Давно, так давно, что это известно лишь из его рассказов, он начал карьеру "мощно и быстро". В тридцать три года - завкафедрой в индустриальном институте, за плечами кандидатская, впереди докторская и перспектива стать самым молодым профессором в области (подозреваю, о чем, естественно, умалчивалось, что дело не обошлось без помощи одного влиятельного лица). То было время, когда ветры перемен, как пишут в газетах, подули, нет, не подули, а лишь наполнили паруса надежд, так и не придав кораблю поступательного движения. Он поддался общему порыву, а точнее, с ним случился пассаж - его гениальное чутье расчетливого конъюнктурщика еще не было развито до настоящего уровня запрограммированного отупения, - и подписал какое-то письмо, в котором ходатайствовалось за известного коллегу. И в один день все рухнуло. Он лишился кафедры, партийного билета и права преподавания. В довершение всего его бросила жена, дочь того самого влиятельного лица. Тогда-то мать и прибрала его к рукам.

И теперь он делал из себя великомученика.

Примерно обо всем этом я и напомнил ему.

С минуту он переваривал услышанное и моргал белесыми ресницами.

- Знаешь, как с тобой поступят? - спросил он без спеси, потому что знал, что на меня это не действует. - Тебя не заметят. Нет! - Тут он вскочил, и мы с матерью решили, что сейчас он опрокинет стол, и мать властно, но спокойно положила руку ему на колено. - Нет! - По лицу его катился пот и капал на отглаженные брюки. - Тебя забудут!
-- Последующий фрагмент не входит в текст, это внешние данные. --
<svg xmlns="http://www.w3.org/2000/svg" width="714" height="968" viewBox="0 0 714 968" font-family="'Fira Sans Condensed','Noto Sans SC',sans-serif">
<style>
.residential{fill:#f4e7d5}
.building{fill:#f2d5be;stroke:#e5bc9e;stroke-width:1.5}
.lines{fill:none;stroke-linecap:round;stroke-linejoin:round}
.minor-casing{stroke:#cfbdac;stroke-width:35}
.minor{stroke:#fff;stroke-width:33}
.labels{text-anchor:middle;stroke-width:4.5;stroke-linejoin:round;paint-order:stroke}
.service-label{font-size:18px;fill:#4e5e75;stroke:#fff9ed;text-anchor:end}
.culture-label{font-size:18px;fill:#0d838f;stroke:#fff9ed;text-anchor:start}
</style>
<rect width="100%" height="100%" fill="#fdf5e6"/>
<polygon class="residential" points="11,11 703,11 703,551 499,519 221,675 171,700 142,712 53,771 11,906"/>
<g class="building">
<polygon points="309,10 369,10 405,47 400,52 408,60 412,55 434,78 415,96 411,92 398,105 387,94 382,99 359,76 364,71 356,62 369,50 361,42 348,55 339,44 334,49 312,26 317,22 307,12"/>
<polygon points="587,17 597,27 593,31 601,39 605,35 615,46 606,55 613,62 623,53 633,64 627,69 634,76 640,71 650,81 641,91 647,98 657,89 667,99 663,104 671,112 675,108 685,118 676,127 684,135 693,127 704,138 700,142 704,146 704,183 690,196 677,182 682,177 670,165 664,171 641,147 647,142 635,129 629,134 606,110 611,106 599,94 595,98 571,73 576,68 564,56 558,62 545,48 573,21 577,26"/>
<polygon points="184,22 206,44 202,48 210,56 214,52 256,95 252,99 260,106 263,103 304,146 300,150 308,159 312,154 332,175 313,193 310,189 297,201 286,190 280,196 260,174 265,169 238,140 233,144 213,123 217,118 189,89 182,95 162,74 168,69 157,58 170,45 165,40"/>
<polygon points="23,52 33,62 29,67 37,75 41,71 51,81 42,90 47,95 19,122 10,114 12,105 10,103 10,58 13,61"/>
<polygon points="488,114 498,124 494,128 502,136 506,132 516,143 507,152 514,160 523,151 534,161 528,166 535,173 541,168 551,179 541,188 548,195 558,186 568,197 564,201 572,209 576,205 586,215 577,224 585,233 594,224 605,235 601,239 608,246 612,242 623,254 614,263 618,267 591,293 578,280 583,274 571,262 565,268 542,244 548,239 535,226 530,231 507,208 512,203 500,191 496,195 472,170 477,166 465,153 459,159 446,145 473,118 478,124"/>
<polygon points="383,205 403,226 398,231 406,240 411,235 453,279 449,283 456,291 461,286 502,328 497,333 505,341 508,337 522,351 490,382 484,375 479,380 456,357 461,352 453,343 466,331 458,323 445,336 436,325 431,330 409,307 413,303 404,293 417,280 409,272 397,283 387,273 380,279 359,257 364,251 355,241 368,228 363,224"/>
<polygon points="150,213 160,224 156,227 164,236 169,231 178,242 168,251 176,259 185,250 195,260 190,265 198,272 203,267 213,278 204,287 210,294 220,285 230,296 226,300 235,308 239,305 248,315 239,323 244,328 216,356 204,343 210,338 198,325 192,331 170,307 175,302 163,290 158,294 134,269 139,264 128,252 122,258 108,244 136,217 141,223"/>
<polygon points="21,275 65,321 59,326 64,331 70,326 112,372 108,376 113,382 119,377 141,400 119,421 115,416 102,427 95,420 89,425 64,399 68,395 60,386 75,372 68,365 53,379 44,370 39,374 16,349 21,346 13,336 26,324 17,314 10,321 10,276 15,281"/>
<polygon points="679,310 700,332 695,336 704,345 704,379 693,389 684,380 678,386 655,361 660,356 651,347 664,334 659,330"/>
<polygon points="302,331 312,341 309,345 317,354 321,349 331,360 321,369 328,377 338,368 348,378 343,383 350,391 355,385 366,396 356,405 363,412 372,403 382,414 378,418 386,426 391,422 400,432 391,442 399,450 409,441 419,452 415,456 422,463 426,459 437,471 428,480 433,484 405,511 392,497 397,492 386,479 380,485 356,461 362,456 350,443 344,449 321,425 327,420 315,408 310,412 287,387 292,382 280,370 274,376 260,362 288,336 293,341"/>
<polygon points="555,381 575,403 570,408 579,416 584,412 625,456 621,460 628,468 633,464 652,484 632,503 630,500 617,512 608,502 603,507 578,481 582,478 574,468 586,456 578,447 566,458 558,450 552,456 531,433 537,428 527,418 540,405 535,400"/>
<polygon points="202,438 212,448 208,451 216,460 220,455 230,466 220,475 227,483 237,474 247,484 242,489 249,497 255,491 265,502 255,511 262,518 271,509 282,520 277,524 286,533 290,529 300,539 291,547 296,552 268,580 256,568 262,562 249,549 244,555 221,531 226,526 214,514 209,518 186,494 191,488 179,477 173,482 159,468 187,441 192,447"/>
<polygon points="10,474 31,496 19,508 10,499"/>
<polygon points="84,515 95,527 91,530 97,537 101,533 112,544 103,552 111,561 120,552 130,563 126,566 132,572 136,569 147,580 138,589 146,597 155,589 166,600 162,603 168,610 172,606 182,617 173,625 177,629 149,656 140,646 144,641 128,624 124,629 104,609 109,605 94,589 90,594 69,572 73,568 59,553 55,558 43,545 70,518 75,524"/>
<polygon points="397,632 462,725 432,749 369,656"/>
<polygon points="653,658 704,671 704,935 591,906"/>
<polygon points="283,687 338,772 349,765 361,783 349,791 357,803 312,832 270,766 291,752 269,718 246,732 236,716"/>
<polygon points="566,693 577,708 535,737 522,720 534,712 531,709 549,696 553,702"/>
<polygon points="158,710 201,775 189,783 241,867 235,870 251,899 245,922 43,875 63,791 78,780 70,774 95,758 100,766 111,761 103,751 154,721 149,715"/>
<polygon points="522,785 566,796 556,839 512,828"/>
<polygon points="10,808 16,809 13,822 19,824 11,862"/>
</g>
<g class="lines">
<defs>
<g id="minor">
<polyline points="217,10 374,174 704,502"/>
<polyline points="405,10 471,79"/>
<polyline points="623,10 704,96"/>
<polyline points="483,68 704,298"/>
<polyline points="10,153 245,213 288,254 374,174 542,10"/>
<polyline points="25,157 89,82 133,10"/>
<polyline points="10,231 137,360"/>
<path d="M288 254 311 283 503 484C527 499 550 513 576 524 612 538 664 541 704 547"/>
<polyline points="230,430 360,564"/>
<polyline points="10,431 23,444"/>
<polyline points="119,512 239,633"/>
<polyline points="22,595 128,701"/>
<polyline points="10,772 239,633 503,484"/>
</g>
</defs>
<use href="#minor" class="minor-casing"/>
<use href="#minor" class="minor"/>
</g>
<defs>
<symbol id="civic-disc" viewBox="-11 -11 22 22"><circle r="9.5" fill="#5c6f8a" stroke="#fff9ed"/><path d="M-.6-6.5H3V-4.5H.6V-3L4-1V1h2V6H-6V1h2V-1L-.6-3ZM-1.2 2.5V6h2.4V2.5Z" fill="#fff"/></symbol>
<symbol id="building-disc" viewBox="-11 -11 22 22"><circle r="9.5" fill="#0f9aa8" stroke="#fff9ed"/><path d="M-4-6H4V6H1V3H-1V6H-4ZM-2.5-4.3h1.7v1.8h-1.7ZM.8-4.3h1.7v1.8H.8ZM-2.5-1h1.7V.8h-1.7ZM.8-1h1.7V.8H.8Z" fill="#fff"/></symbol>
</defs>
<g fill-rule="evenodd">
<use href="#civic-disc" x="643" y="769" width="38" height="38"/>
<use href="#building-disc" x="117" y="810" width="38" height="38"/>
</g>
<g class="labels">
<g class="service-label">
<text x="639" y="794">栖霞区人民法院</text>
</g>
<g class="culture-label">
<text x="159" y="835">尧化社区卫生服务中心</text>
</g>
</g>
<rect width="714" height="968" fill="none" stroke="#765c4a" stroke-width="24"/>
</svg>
За-бу-дут! - повторил он понравившееся слово, словно сам уверовал в его магическую силу. - Ты будешь комариным писком. Будешь приходить и плакаться здесь в тряпочку! - Ему этого очень хотелось.

Он походил на шарик, из которого подвыпустили воздух.

- Никто... слышишь! Никто не смеет! - вскрикнул он рыдающе. - Время такое было! Время!!! И никто не смеет...

Все-таки я его пронял, хотя и не получил полного удовольствия гладиатора, склонившегося над поверженным врагом. Наверное, оттого, что не было восторженного рева толпы, опьяненной кровью, и перстов, указывающих на истоптанную, заплеванную арену. Но чувство сожаления или то, что принято вкладывать в это слово, он во мне не вызвал, потому что тогда я не прощал слабостей, потому что всегда есть выход, потому что он мог взять и просто уйти, но его тянуло к власти, а это требовало некоторого искривления позвоночника.

Я хотел еще кое-что добавить, но мать оборвала меня:

- Помолчи! Много ты понимаешь!

Она делала мне грозные знаки, а он сидел и ловил ртом воздух и разводил руками, как человек, который падает долго-долго и никак не может упасть.

Она засуетилась над ним, как наседка над яйцом. Положила мокрое полотенце на грудь и накапала капель. Опустив подбородок и не отрываясь от удобной спинки, он кротко проглотил вонючее зелье и совсем скис, а мать спрашивала: "Ну как? Ну как?.." Но вот он вздохнул, поерзал на диване. Щеки порозовели. И мать, удовлетворенно любуясь результами своих усилий, не забыв, однако, проверить форму прически, оглянулась.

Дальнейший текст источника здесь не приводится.